## Exercise
Read each line of the material and note whether it contains "Cloud". Give the number of such lines and nothing else.

## Data records
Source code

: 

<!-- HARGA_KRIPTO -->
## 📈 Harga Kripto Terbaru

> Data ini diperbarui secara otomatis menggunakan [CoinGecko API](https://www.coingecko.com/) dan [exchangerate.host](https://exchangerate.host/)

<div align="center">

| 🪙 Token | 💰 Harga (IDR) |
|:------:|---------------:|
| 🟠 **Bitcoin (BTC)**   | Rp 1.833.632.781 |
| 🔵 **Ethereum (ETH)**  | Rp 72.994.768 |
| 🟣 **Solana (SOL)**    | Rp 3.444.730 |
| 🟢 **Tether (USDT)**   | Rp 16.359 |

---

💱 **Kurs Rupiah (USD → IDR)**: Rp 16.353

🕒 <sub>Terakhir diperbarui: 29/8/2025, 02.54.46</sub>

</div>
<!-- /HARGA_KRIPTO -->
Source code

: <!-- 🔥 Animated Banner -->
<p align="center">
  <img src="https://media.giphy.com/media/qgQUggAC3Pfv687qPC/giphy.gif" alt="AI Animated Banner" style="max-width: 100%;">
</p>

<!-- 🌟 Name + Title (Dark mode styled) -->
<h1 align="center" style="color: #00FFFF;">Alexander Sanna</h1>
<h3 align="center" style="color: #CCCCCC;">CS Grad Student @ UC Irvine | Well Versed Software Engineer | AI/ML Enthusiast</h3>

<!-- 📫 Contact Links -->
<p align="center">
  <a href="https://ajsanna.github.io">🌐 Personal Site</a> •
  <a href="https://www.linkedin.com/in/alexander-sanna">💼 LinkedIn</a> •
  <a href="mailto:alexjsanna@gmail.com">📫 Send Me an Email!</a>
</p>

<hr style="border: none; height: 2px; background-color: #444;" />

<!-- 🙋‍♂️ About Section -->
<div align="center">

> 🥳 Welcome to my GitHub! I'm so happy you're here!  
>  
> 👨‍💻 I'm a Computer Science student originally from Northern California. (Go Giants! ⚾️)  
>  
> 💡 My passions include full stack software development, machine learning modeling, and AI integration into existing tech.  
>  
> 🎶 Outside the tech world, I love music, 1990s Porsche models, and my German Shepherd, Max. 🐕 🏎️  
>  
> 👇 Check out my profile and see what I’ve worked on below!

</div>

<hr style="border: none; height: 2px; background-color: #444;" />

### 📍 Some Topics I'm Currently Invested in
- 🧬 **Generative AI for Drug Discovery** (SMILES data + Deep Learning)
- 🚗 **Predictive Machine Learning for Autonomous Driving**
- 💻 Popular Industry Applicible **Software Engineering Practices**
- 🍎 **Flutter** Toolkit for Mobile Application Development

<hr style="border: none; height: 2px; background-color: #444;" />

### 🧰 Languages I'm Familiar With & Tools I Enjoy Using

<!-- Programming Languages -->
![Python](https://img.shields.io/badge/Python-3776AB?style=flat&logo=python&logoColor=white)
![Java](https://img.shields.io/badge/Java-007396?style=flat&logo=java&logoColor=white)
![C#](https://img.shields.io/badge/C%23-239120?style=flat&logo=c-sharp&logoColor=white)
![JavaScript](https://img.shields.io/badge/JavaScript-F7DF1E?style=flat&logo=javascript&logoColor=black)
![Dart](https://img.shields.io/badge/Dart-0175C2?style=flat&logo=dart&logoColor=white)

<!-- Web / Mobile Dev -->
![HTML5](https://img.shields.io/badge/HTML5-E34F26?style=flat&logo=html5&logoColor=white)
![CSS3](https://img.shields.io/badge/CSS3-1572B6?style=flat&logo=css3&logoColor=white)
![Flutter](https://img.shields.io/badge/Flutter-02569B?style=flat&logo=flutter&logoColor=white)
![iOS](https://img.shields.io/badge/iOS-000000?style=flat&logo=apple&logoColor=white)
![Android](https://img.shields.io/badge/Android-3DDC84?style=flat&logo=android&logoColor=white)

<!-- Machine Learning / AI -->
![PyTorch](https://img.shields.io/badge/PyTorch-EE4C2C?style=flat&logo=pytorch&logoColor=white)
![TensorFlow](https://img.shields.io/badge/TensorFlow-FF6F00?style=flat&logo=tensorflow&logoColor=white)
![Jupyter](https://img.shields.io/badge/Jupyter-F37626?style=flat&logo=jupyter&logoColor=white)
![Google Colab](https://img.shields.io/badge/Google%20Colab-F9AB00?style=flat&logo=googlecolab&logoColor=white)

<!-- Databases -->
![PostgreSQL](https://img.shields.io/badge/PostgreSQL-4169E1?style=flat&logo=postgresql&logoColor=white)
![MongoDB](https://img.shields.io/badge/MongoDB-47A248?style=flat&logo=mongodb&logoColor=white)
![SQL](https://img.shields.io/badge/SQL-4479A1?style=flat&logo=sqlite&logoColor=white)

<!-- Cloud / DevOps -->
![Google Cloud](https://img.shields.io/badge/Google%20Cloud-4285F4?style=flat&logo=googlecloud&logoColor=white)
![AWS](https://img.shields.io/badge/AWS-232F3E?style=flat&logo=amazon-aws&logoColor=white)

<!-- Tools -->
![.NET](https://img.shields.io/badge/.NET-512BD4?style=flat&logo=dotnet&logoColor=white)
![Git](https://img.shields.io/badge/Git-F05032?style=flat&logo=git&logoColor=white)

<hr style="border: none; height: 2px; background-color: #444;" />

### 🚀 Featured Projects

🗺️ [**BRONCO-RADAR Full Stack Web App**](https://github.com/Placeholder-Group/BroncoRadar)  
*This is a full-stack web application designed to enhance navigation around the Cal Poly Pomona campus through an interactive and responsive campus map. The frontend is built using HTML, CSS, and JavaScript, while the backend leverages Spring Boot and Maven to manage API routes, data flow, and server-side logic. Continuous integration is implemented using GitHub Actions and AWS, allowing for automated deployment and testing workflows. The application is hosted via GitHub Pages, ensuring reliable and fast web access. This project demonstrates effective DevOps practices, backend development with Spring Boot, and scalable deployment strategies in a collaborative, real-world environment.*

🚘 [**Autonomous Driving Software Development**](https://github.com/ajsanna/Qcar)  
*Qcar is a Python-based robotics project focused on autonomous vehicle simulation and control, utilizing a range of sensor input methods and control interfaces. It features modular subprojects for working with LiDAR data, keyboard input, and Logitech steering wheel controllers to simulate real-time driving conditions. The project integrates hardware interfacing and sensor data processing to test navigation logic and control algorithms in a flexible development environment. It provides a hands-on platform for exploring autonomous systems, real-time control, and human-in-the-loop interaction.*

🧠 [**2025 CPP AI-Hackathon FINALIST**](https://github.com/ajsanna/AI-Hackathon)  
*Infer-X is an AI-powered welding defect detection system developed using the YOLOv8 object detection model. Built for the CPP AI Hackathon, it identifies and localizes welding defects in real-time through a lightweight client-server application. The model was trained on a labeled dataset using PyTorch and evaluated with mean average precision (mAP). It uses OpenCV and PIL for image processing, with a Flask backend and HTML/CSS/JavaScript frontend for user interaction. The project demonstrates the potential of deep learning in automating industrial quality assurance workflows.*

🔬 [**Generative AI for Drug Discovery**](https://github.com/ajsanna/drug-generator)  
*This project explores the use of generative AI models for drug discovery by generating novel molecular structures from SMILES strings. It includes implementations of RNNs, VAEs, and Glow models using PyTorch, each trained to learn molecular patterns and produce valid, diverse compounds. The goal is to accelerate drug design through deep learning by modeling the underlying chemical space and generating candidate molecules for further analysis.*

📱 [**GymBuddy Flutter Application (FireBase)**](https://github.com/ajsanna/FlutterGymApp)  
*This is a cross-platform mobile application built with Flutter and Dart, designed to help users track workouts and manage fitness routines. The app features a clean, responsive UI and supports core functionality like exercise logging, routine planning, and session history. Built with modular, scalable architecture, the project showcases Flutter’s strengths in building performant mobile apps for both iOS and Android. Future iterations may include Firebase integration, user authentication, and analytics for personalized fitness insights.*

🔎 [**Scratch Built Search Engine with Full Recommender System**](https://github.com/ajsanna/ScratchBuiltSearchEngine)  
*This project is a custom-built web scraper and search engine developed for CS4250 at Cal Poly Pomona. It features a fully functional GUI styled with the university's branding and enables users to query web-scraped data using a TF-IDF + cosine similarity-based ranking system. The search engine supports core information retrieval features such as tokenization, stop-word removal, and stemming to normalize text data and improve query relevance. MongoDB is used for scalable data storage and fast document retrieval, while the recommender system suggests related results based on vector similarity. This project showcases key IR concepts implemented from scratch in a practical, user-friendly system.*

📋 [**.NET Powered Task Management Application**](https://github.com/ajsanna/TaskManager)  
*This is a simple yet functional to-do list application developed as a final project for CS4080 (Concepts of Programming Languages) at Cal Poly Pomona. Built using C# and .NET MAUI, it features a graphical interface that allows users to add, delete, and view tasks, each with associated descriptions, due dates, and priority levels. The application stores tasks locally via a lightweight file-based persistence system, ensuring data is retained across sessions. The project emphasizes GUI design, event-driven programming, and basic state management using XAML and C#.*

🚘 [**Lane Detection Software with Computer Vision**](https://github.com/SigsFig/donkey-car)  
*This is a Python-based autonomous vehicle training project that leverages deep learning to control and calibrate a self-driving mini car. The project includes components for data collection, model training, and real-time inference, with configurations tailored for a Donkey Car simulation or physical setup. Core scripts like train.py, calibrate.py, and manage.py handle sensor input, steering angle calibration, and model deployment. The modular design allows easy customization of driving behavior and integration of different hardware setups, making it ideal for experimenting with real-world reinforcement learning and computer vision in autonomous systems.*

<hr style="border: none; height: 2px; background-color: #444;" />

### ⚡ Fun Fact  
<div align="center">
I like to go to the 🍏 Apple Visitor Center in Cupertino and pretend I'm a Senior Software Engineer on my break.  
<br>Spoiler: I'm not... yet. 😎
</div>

## Task response
2